Simon Willison points to David “liorean” Andersson’s article on HTML5 vs XHTML2. This debate about the evolution of HTML has gotten confusing. In a nutshell, the W3C wanted to fix HTML by making it proper grown-up XML, hence XHTML which was meant to succede HTML 4.0. Unfortunately XHTML never really caught on. One of its inherent problems is nicely put by Andersson:
Among the reasons for this is the draconian error handling of XML. XML parsing will stop at the first error in the document, and that means that any errors will render a page totally unreachable. A document with an XML well formedness error will only display details of the error, but no content. On pages where some of the content is out of the control of XML tools with well-designed handling of different character encodings—where users may comment or post, or where content may come from the outside in the form of trackbacks, ad services, or widgets, for example—there’s always a risk of a well-formedness error. Tag-soup parsing browsers will do their best to display a page, in spite of any errors, but when XML parsing any error, no matter how small, may render your page completely useless.

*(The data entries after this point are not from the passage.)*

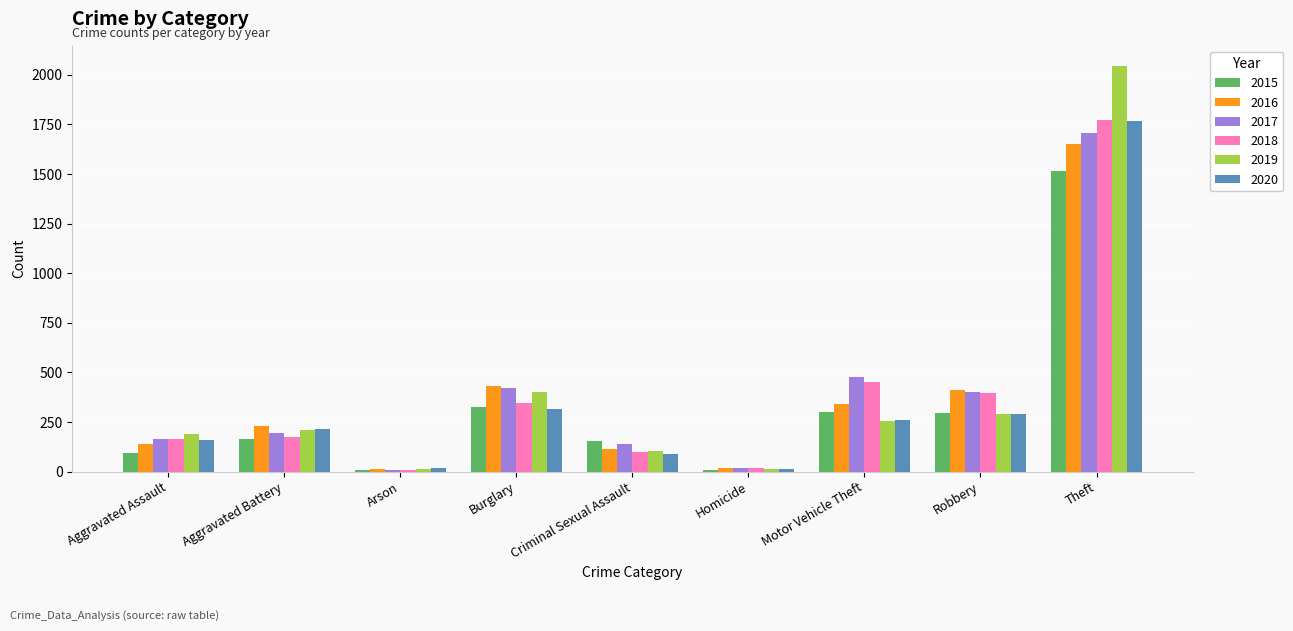

What is the maximum value shown in the chart?

2044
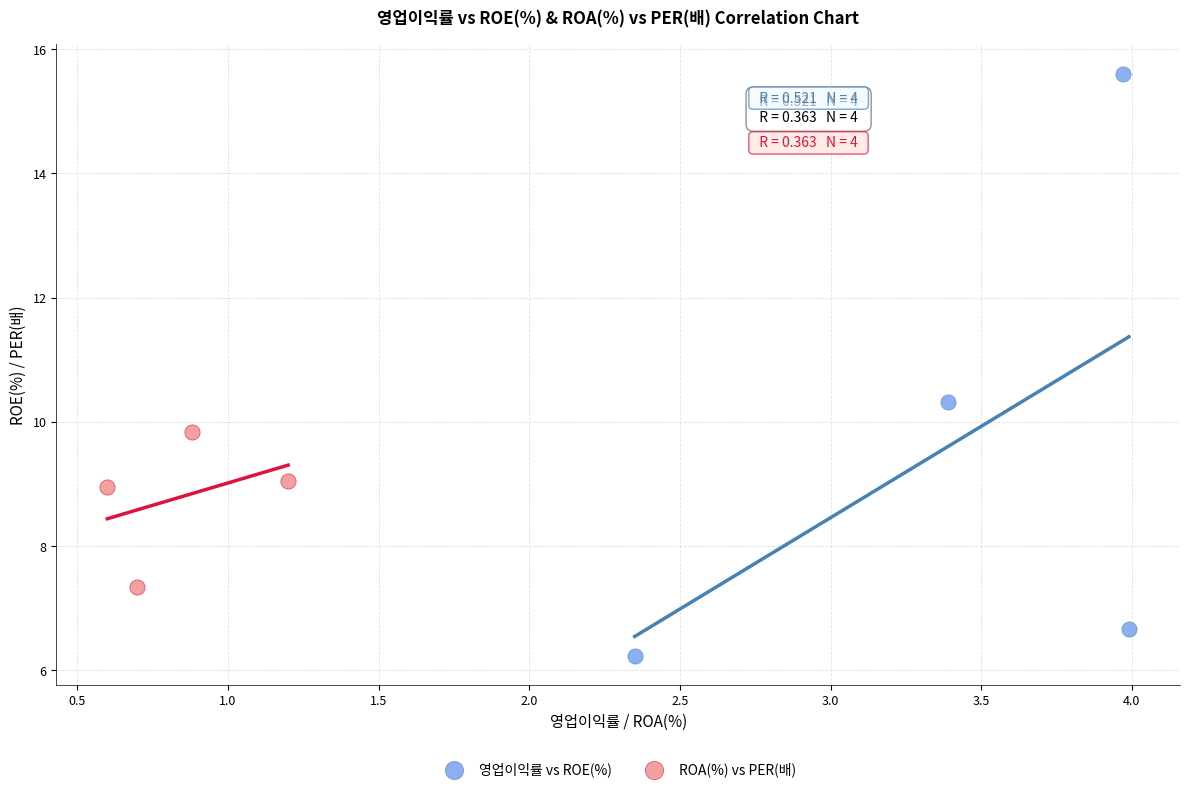

What are all the series names shown in the legend?

영업이익률 vs ROE(%), ROA(%) vs PER(배)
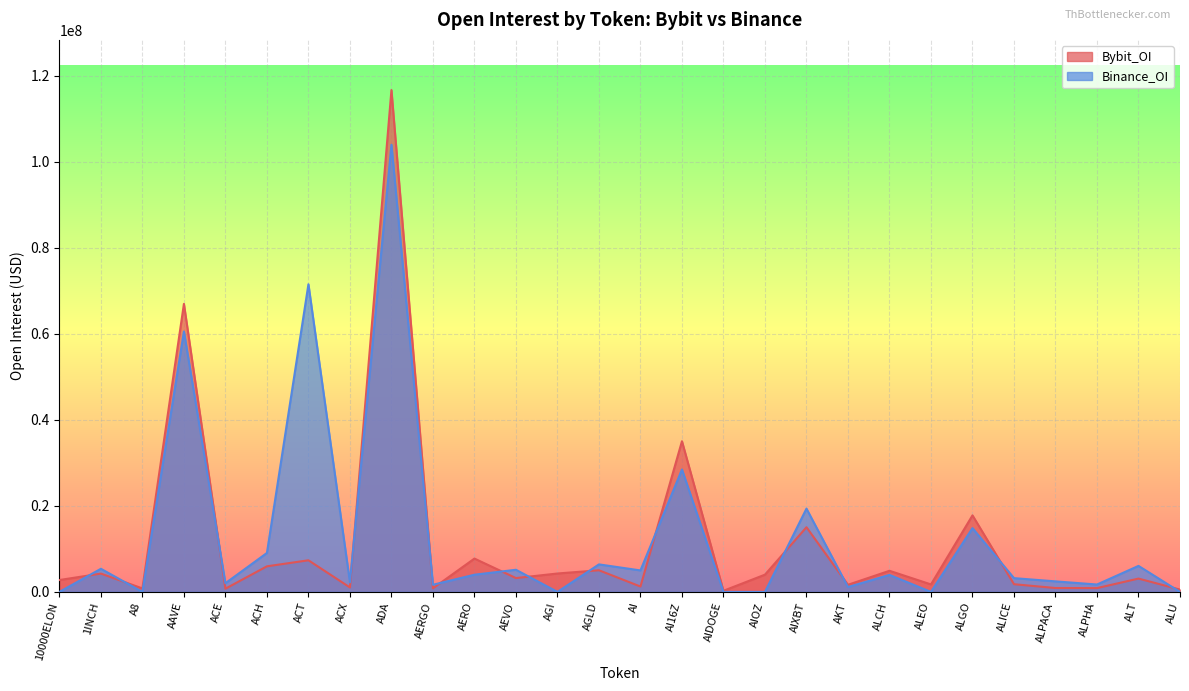

Between ALPACA and 10000ELON, which is larger?

10000ELON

So nobody took much notice of XHTML; the W3C’s influence declined; and a rival anything-but-Microsoft group called WHATWG commenced work on its own evolution of HTML which it called HTML 5.
In the meantime the W3C eventually realised that XHTML was never going to catch on and announced that it would revive work on HTML. Actually it is still working on XHTML2 in parallel. I suppose the idea, to the extent it has been thought through, is that XHTML will be the correct format for the well-formed Web, and HTML for the ill-formed or tag-soup Web. The new W3C group has its charter here. In contrast to WHATWG, this group includes Microsoft; in fact, Chris Wilson from the IE team is co-chair with Dan Connolly. However, convergence with WHATWG is part of the charter:
The HTML Working Group will actively pursue convergence with WHATWG, encouraging open participation within the bounds of the W3C patent policy and available resources.
In theory then, WHATWG HTML 5 and W3C HTML 5 will be the same thing. Don’t hold your breath though, since according to the FAQ:
When will HTML 5 be finished? Around 15 years or more to reach a W3C recommendation (include estimated schedule).
I suppose the thing will move along and we will see bits of HTML 5 being implemented by the main browsers. But will it make much difference? Although HTML is a broken specification, it is proving sufficient to support AJAX and to host other interesting stuff like Flash/Apollo, WPF and WPF/E, and so on. Do we need HTML 5? It remains an open question. Maybe the existence of a working group where all the browser vendors are talking is reward in itself: it may help to fix the most pressing real-world problem, which is browser inconsistency.